Чувства странные, противоречивые. С одной стороны, моя судьба определена. И судьба эта на первый взгляд не настолько ужасна, чтобы впасть в отчаяние. Меня не вздернут на дыбу и не поджарят на решетке, как святого Лаврентия. Для слабой плоти человеческой новость почти отрадная. А с другой стороны… С другой стороны, мое пленение грозит стать бессрочным.

Приступ невероятной тоски сжимает сердце. Господи, лучше бы они избили меня! Лучше боль, крик, отчаяние, чем эта серая, тягучая мука. Где-то будет свет, солнце, смех, но у меня под этими сводами не будет ничего. Только равнодушно бубнящий голос: отрекись, отрекись. Черная тоска и скука. Обед уносят, а в комнате остаются три новых стража.
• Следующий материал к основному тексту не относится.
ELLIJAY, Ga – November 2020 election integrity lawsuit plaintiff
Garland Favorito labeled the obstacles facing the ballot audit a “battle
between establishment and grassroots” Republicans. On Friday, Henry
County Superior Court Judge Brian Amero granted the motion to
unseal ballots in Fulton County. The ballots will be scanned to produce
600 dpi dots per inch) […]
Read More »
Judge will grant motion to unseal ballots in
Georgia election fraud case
Сначала они таращатся на меня с любопытством. Им известно, какое я должен принять решение? Скорее всего, нет. В противном случае любопытство сменилось бы глумливым недоумением. Они взирали бы на меня как на юродивого, существо странное и опасное. А так я всего лишь сослан сюда за некий проступок.

Теперь я, по крайней мере, знаю, что меня ждет. Бессонница. Если я попытаюсь закрыть глаза, мне ткнут кулаком под ребра. Или обольют водой. Я уже чувствую сонливость. Вот она, природа человеческая. Всегда требует то, чего лишена по прихоти судьбы. Четверть часа назад я с трудом мог бы вообразить себя спящим. Терзаемый страхом, не сумел бы уснуть, будь к моим услугам самое мягкое ложе. Но едва Жиль поставил меня в известность о грозящей напасти, как я тут же обнаруживаю признаки сна. Голова тяжелеет, веки слипаются. Ноги я переставляю с трудом. Мне и прежде случалось не спать. Что ж тут страшного? Когда родилась Мария, в те первые ночи, когда Мадлен была так слаба, что не могла оторвать голову от подушки, я ухаживал за ней и за новорожденной дочерью. Я глаз не смыкал. Мария плакала, Мадлен бредила. Мне помогала мадам Шарли, экономка. Давала советы и пару часов нянчилась с девочкой. Мне удавалось коротко вздремнуть, привалившись к стене. Я даже не раздевался. И не замечал тех коротких минут сна. Впоследствии мне приходилось до рассвета засиживаться в библиотеке. А утром бежать на лекции. Я обходился двумя-тремя часами сна и почти не чувствовал усталости. Но здесь другое. Со мною нет плачущей Марии, и я не должен готовиться к очередному семинару по трудам Галена или мэтра Парре. Я обречен на праздность. Мне нечем себя занять. Мой разум бездействует. У меня нет цели, ради которой мне удалось бы собрать силы и противостоять сонливости. Я могу двигаться только между этих четырех стен. Туда и обратно. Пока не загудят ноги. Тогда у меня не будет выбора и мне придется опуститься на эту скамеечку.